En Madrid, donde vivo, fue interesante constatar que las terrazas se llenaron de grupos de amigos que reían, conversaban y bebían cerveza como si no hubiera un mañana. Fue una reacción lógica, alegre, cordial y, en su bienhumorado escepticismo, característicamente español, ante un acontecimiento cuyas causas durante horas nadie sabía nada, cuyas consecuencias eran imprevisibles, y frente al que no podían hacer absolutamente nada. Es lo correcto y lo mentalmente sano: si nada puedes hacer y si los tuyos no están desvalidos, de nada sirve que te amargues o te preocupes más de la cuenta; en vez de comerte el coco inútilmente tómate unas cervezas, disfruta con tus amigos de la tarde soleada y espera a que la situación se arregle.
Pero no tienen derecho a esa actitud los escritores, que deberían sentir el compromiso de mirar al fondo de los hechos, de pensar y ser conscientes de los múltiples aspectos del fenómeno y, a la hora de escribir, ir más allá de sí mismos.
Bien, si ante este acontecimiento tan clamoroso y único –hasta ahora-- nuestras novelistas son tan irresponsables y tan reacias a mirar más allá de la punta de la nariz, cabe preguntarse para qué demonios sirven los novelistas y la misma novela, ese “espejo a lo largo del camino”, según la definición de Stendhal. Está claro que el espejo a lo largo del camino sólo les sirve para mirarse a sí mismas. Es una coquetería insoportable.

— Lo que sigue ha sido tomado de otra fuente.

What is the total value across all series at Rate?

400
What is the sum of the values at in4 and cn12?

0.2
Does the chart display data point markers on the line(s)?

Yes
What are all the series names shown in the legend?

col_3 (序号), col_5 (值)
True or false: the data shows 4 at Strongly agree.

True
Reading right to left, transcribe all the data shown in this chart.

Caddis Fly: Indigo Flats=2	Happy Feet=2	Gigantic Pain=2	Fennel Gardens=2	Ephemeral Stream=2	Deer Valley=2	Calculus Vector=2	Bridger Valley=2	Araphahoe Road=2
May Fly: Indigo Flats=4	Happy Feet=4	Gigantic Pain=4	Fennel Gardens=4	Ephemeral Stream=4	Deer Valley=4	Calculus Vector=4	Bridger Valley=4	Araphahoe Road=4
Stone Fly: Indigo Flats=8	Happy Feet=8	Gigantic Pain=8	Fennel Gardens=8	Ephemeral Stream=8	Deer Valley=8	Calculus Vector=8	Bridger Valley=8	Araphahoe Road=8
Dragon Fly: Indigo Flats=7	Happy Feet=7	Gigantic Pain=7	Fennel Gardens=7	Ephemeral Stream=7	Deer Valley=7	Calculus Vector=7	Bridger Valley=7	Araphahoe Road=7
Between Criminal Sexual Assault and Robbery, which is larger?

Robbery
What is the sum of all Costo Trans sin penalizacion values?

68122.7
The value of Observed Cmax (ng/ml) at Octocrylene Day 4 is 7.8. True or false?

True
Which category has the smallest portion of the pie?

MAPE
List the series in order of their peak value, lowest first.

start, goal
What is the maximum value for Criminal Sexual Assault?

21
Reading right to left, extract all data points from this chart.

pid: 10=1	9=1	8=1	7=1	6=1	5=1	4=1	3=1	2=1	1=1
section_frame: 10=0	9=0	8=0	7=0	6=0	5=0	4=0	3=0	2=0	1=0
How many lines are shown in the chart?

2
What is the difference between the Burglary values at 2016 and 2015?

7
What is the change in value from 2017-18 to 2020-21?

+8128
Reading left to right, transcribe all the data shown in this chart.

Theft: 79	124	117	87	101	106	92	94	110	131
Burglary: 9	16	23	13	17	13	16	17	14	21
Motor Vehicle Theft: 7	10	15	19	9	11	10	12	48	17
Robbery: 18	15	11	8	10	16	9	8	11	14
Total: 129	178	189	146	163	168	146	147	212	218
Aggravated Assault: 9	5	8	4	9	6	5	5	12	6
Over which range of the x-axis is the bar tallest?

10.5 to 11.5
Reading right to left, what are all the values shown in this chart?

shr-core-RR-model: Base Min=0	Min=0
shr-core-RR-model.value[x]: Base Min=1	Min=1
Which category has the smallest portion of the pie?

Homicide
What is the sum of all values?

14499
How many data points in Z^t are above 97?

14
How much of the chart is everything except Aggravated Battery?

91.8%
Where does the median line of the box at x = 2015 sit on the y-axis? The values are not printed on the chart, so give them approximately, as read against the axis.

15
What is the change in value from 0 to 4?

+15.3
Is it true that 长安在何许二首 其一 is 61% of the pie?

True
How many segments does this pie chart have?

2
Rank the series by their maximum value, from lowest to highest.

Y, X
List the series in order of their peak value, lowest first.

Como ya he escrito aquí alguna vez, no está bien darle a los demás consejos que no han pedido. Y por eso no le voy a aconsejar a Eva Piquer que despida de inmediato a todas las colaboradoras que frente al gran apagón, al acontecimiento inesperado, demuestran ser tan narcisistas y disponer de tan pocos recursos mentales como para que sus pensamientos puedan resumirse en el titular “He deseado que la luz no volviera nunca más”, y que en su lugar contrate a otras con sangre en las venas y con algunas neuronas en funcionamiento. Si es que existen. Tampoco le recomendaré que se despida a sí misma.
Si no lo hace, si no quiere ser tan severa le aconsejaría –pero no llego a aconsejárselo, porque, como he dicho, dar consejos no solicitados es una impertinencia—que por lo menos instase a sus escritoras a reflexionar lo expuesto (sin acritud, créanme) en estos párrafos y hacer propósito de enmienda.